Consegne:
1) Nel brano sul centro del mondo, dove hanno sempre visto il centro del pianeta gli Islamici?
2) Quali sono tutti i luoghi geografici nominati nel brano sul centro del mondo?
3) Ricopia il passo del brano sul centro del mondo che comincia dalle parole "Eppure i Cinesi" e si ferma dopo "l’intero genere umano.".

Non è un mistero per nessun occidentale appena un po’ informato che i Cinesi abbiano sempre visto il mondo diviso non per feroci e aggressive macchine da guerra, ma per aree culturali. E – non senza qualche ragione – la loro civiltà come quella che, nei millenni, ha sempre avuto più occasione di pacificamente insegnare qualcosa agli altri popoli, che non qualcosa da apprendere da loro. Il che fa della loro siccitosa terra il centro del mondo. Ne sono convinti senza complessi, come di un’ovvietà e – sino a circa tre secoli or sono – facendo quasi fatica ad immaginare che da altri punti di vista, meno proiettati nel lunghissimo periodo, questa loro convinzione potrebbe oggi sollevare più di un sorriso di ironia, qualche disaccordo e non pochi timori e ostilità.

Eppure i Cinesi non sono gli unici ad identificare la loro cultura e le loro propensioni come un fattore distintivo a carattere mondiale. Ciò è stato vero non solo per gli Inglesi, che hanno avuto qualche ragione di crederlo, quand’erano al culmine della loro espansione coloniale; e quando il loro idioma è diventato quel che è oggi, la lingua franca universale. E basta pensare agli Islamici, che per una dozzina di secoli, prima che il colonialismo europeo li umiliasse e li facesse letteralmente a pezzi, hanno sempre visto nella penisola arabica, e specificamente nella Mecca, il centro del pianeta, da cui si diffondeva una luce spirituale che oggi va dal Marocco al Sud-Est Asiatico, ma da molti tuttora considerata come inevitabilmente destinata a raggiungere l’intero genere umano.

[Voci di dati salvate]

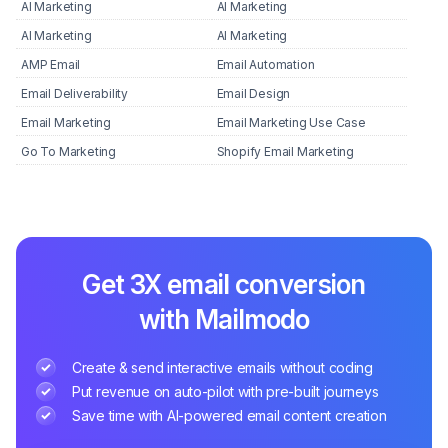
AI Marketing
AI Marketing
AI Marketing
AI Marketing
AMP Email
Email Automation
Email Deliverability
Email Design
Email Marketing
Email Marketing Use Case
Go To Marketing
Shopify Email Marketing
Get 3X email conversion
with Mailmodo
Create & send interactive emails without coding
Put revenue on auto-pilot with pre-built journeys
Save time with AI-powered email content creation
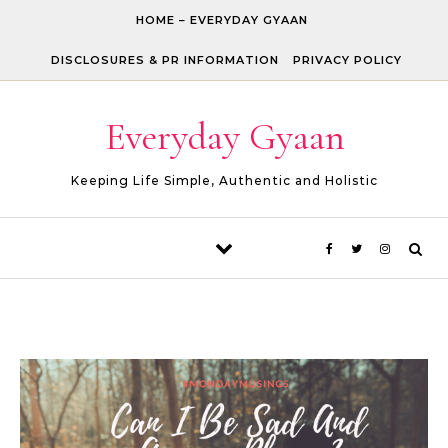
Skip to content
HOME – EVERYDAY GYAAN
DISCLOSURES & PR INFORMATION
PRIVACY POLICY
Everyday Gyaan
Keeping Life Simple, Authentic and Holistic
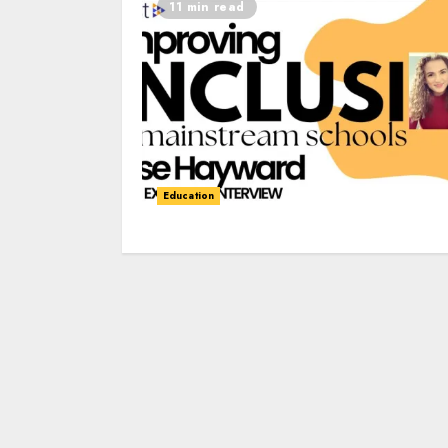
11 min read
Education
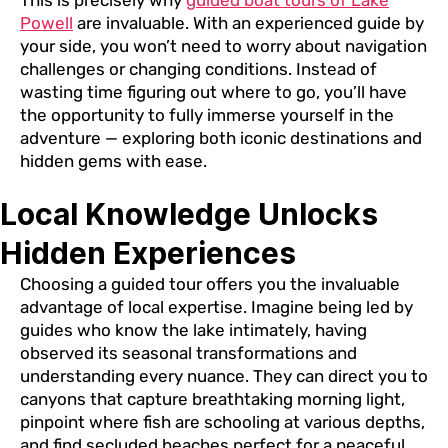
This is precisely why
guided boat tours of Lake
Powell
are invaluable. With an experienced guide by
your side, you won’t need to worry about navigation
challenges or changing conditions. Instead of
wasting time figuring out where to go, you’ll have
the opportunity to fully immerse yourself in the
adventure — exploring both iconic destinations and
hidden gems with ease.
Local Knowledge Unlocks
Hidden Experiences
Choosing a guided tour offers you the invaluable
advantage of local expertise. Imagine being led by
guides who know the lake intimately, having
observed its seasonal transformations and
understanding every nuance. They can direct you to
canyons that capture breathtaking morning light,
pinpoint where fish are schooling at various depths,
and find secluded beaches perfect for a peaceful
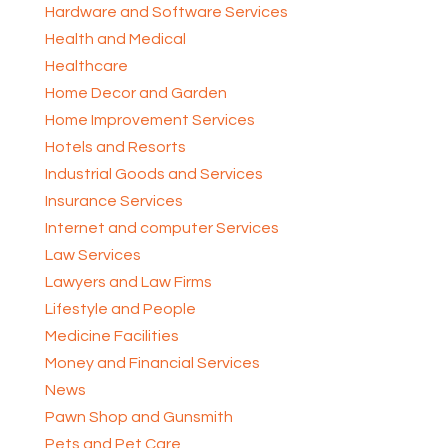
Hardware and Software Services
Health and Medical
Healthcare
Home Decor and Garden
Home Improvement Services
Hotels and Resorts
Industrial Goods and Services
Insurance Services
Internet and computer Services
Law Services
Lawyers and Law Firms
Lifestyle and People
Medicine Facilities
Money and Financial Services
News
Pawn Shop and Gunsmith
Pets and Pet Care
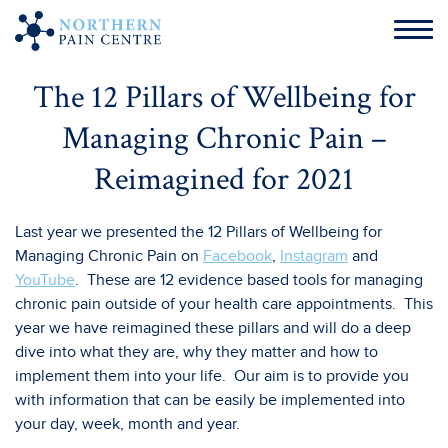
The 12 Pillars of Wellbeing for
Managing Chronic Pain –
Reimagined for 2021
Last year we presented the 12 Pillars of Wellbeing for
Managing Chronic Pain on
Facebook
,
Instagram
and
YouTube
. These are 12 evidence based tools for managing
chronic pain outside of your health care appointments. This
year we have reimagined these pillars and will do a deep
dive into what they are, why they matter and how to
implement them into your life. Our aim is to provide you
with information that can be easily be implemented into
your day, week, month and year.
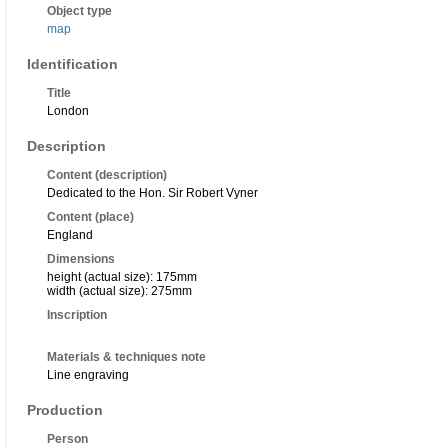
Object type
map
Identification
Title
London
Description
Content (description)
Dedicated to the Hon. Sir Robert Vyner
Content (place)
England
Dimensions
height (actual size): 175mm
width (actual size): 275mm
Inscription
Materials & techniques note
Line engraving
Production
Person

Risultati:
1) Nella penisola arabica, e specificamente nella Mecca.

2) penisola arabica, Mecca, Marocco, Sud-Est Asiatico

3)
Eppure i Cinesi non sono gli unici ad identificare la loro cultura e le loro propensioni come un fattore distintivo a carattere mondiale. Ciò è stato vero non solo per gli Inglesi, che hanno avuto qualche ragione di crederlo, quand’erano al culmine della loro espansione coloniale; e quando il loro idioma è diventato quel che è oggi, la lingua franca universale. E basta pensare agli Islamici, che per una dozzina di secoli, prima che il colonialismo europeo li umiliasse e li facesse letteralmente a pezzi, hanno sempre visto nella penisola arabica, e specificamente nella Mecca, il centro del pianeta, da cui si diffondeva una luce spirituale che oggi va dal Marocco al Sud-Est Asiatico, ma da molti tuttora considerata come inevitabilmente destinata a raggiungere l’intero genere umano.